I was looking through the records on the Scottish Mining website to see if there was anything of interest that related to South Kintyre when I came across the following entry.
“1859 July 25th – Drumlemble, Campbeltown (Duke of Argyll) Donald Kerr died aged 40 by getting entangled with the signal wire in the shaft“.
I mentioned this incident to Campbeltown historian and writer, Angus Martin, and he very kindly found this account of the death of Donald Kerr in the Campbeltown Library – this article is from the Argyllshire Herald from August 5th, 1859 and reads as follows:
FATAL ACCIDENT AT DRUMLEMBLE
On the morning of Monday the 25th ult., a fatal accident occurred at the coal-pit at Drumlemble. As three of the colliers were ascending the pit, one of them named Donald Kerr happened to look out of the basket, when unfortunately the recoil of the signal wire which had previously been broken, caught him by the chin and dragged him out of the basket. Before he could be rescued from this perilous position, he lost hold of the wire, fell to the distance of 90 feet, and was killed on the spot. His remains were taken up in a very mangled state. One of the two two workmen who were in the the basket at the time was the son of the deceased. We understand that the men at the bottom of the pit hallooed to the man at the head of it, informing him of the condition in which the signal wire was. Immediately on receiving this intelligence, he communicated it to the person in charge of the engine, at the same time urging upon him to be very cautious, as it was men who were coming up. A widow and seven children survive to mourn the loss of the deceased. It is now 25 years since any fatal accident occurred at this colliery.
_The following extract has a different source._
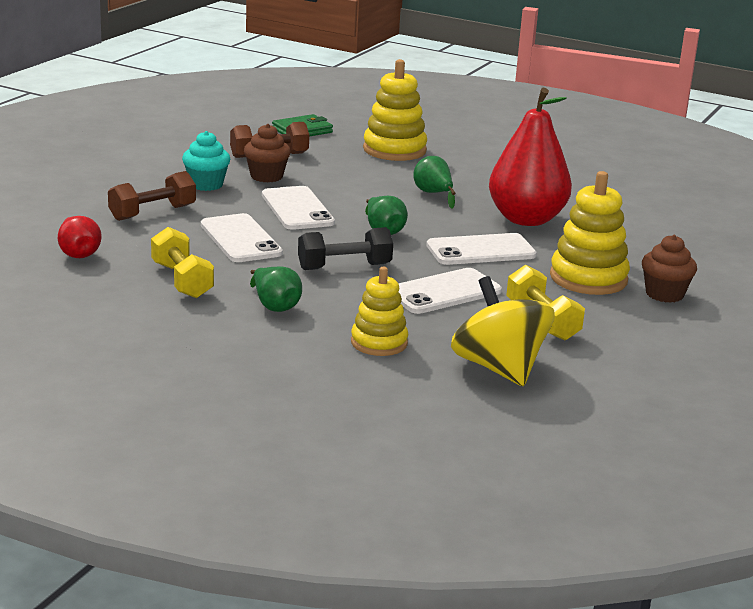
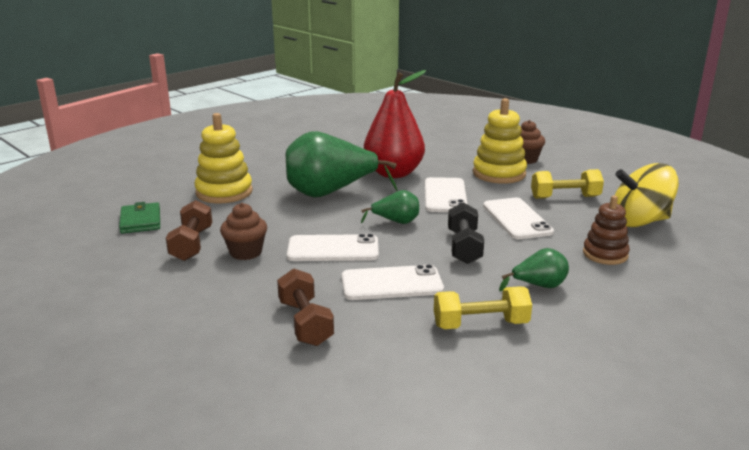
camera: 70 degrees left, 0 degrees up
(78, 253) = (397, 381): red pear -> none
(206, 185) = (246, 284): turquoise cupcake -> none
(379, 343) = (605, 254): yellow stacking toy -> brown stacking toy
(434, 194) = (330, 193): green pear -> green pear, size x2.09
This account makes harrowing reading – that Donald’s son, Alexander, should witness his father die in such a way is quite horrific. I am left wondering how the family survived after Donald’s death and if the Duke of Argyll ever compensated them in any way…
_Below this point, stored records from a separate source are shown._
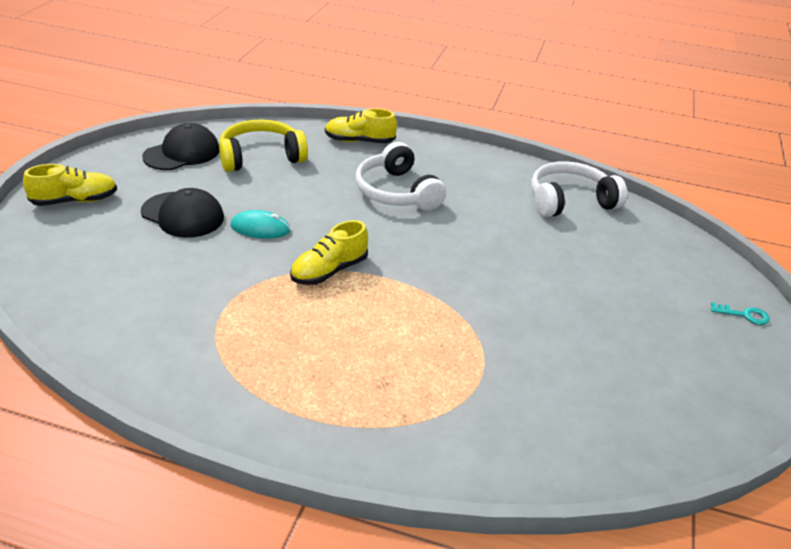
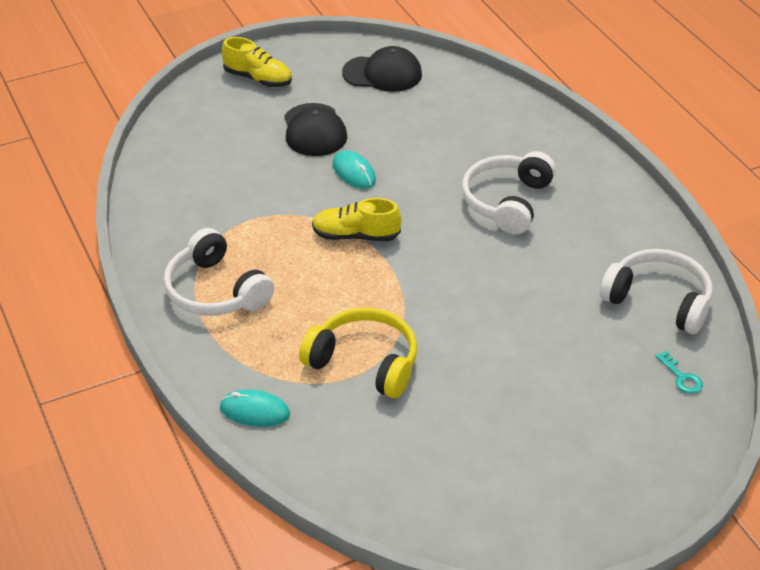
camera: 50 degrees right, 5 degrees up
(261, 157) = (440, 109): yellow headphones -> yellow headphones (364, 362)
(278, 384) = (215, 291): none -> white headphones
(359, 141) = (547, 136): yellow shoe -> none
(458, 458) = (255, 411): none -> turquoise mouse
(744, 315) = (645, 490): turquoise key -> turquoise key (681, 377)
Lines to memory of James McArthur: Killed at Drumlemble Coal Pit
‘Twas a lovely Spring morning in April
And the lark sang his song loud and clear
When we miners set out on our way to the pit
With light hearts and full of good cheer
We laughed and we joked, as we strode on our way
Not a thought of the mine and it’s dangers
For sport was the topic, as usually the case
On the merits of Celtic and Rangers.
When we reached the pit head in the corner we saw
“auld Jamies” swing his lamp to and fro
He was melting his wax, and preparing his light
Ere he’s start on his labours below.
The signal bell rang, and the cage lowered away
Sinking silently out of the light
But little we thought as we watched him go down
Of what was to happen ere night.
Our work down below but two hours begun
When news came in whispering breath
That a fall had occurred at Jamie’s coal face
And we feared he had met with his death.
The doctor was ‘phoned for, and soon he appeared
Anxious to do his best
But alas! our poor comrade had passed away
And lay in Eternal Rest.
We laid our tools and hurried away
Our work for that day at an end
By custom thus showing the respect that we held
For our poor, unfortunate friend.
Our thought flew to his aged mother
Of ten and four -score years
When we thought of her feeble old frame
Our eyes dimmed with tears
He was called away while at his post
No warning was given
But we hope to meet some other time
At the Golden Gates of Heaven.
James MacArthur was crushed under a coal fall in April 1914, whilst working for the Campbeltown Coal Company. The poem was composed by John Lambie who died in an accident, in 1926, at the Wimbledon Pit.